Deep learning critics such as NYU psychologist Gary Marcus have organized whole seminars to explore a way to merge deep learning with other approaches, such as symbolic reasoning, to find a way past what seems the limited nature of deep learning’s monotonic approach.
The critique is elegantly encapsulated by one of the report’s study panel members, Melanie Mitchell of the Santa Fe Institute and Portland State University. Mitchell wrote in a paper this year, titled “Why AI is harder than we think,” that deep learning is running up against severe limitations despite the optimistic embrace of the approach. Mitchell cites as evidence the fact that much-ballyhooed goals such as the long-heralded age of self-driving cars have failed to materialize.
As Mitchell argues, quite astutely, deep learning barely knows how to talk about intelligence, much less replicate it:
It’s clear that to make and assess progress in AI more effectively, we will need to develop a better vocabulary for talking about what machines can do. And more generally, we will need a better scientific understanding of intelligence as it manifests in different systems in nature. This will require AI researchers to engage more deeply with other scientific disciplines that study intelligence.

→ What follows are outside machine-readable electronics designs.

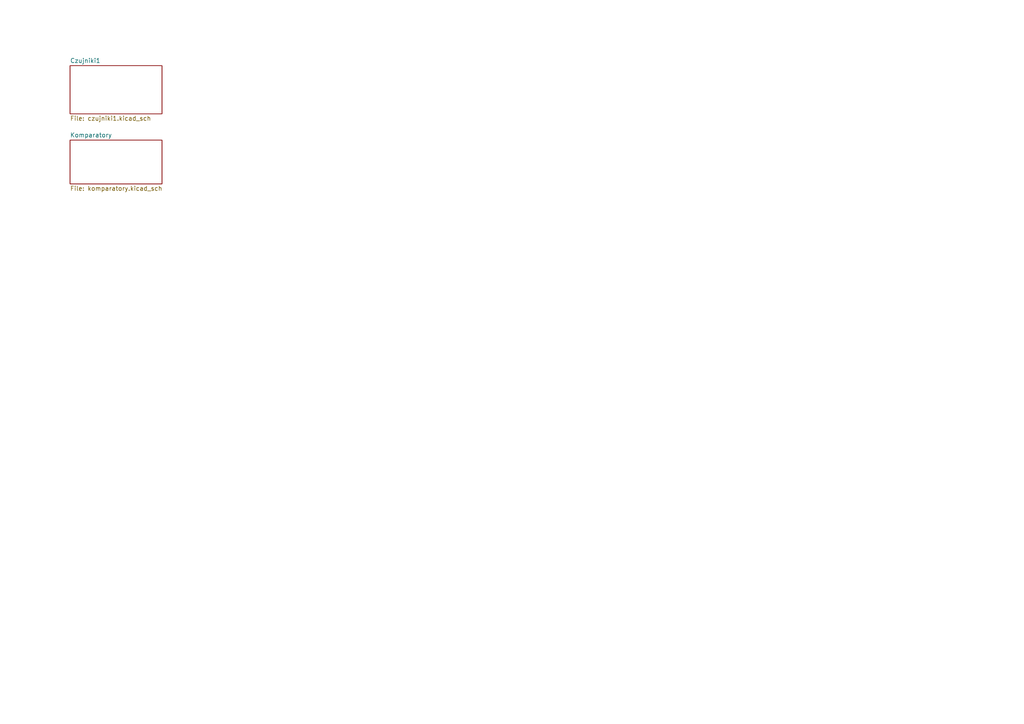
<source format=kicad_sch>
(kicad_sch (version 20230121) (generator eeschema)

  (uuid 1ccb63a8-95a9-4b10-9ea3-67d5c60a9303)

  (paper "A4")

  


  (sheet (at 20.32 19.05) (size 26.67 13.97) (fields_autoplaced)
    (stroke (width 0.1524) (type solid))
    (fill (color 0 0 0 0.0000))
    (uuid 22f15c11-a7d9-42e5-938c-5c92a472649c)
    (property "Sheetname" "Czujniki1" (at 20.32 18.3384 0)
      (effects (font (size 1.27 1.27)) (justify left bottom))
    )
    (property "Sheetfile" "czujniki1.kicad_sch" (at 20.32 33.6046 0)
      (effects (font (size 1.27 1.27)) (justify left top))
    )
    (instances
      (project "Płytka z czujnikami"
        (path "/1ccb63a8-95a9-4b10-9ea3-67d5c60a9303" (page "2"))
      )
    )
  )

  (sheet (at 20.32 40.64) (size 26.67 12.7) (fields_autoplaced)
    (stroke (width 0.1524) (type solid))
    (fill (color 0 0 0 0.0000))
    (uuid 29249961-7c62-4316-86f1-0abad684c9dc)
    (property "Sheetname" "Komparatory" (at 20.32 39.9284 0)
      (effects (font (size 1.27 1.27)) (justify left bottom))
    )
    (property "Sheetfile" "komparatory.kicad_sch" (at 20.32 53.9246 0)
      (effects (font (size 1.27 1.27)) (justify left top))
    )
    (instances
      (project "Płytka z czujnikami"
        (path "/1ccb63a8-95a9-4b10-9ea3-67d5c60a9303" (page "3"))
      )
    )
  )

  (sheet_instances
    (path "/" (page "1"))
  )
)

</source>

All that is no doubt true, and yet, the computer industry loves incrementalism. Sixty years of making integrated circuits double in speed and double in speed have gotten the computer world hooked on things that can be easily replicated. Deep learning, based on a sea of matrix multiplications, again, is a sublime target, a terrifically simple task to run faster and faster.
As long as computer companies can keep churning out improvements in matrix acceleration, the deep learning industry, as the mainstream of compute, will have a staying power that has to be reckoned with.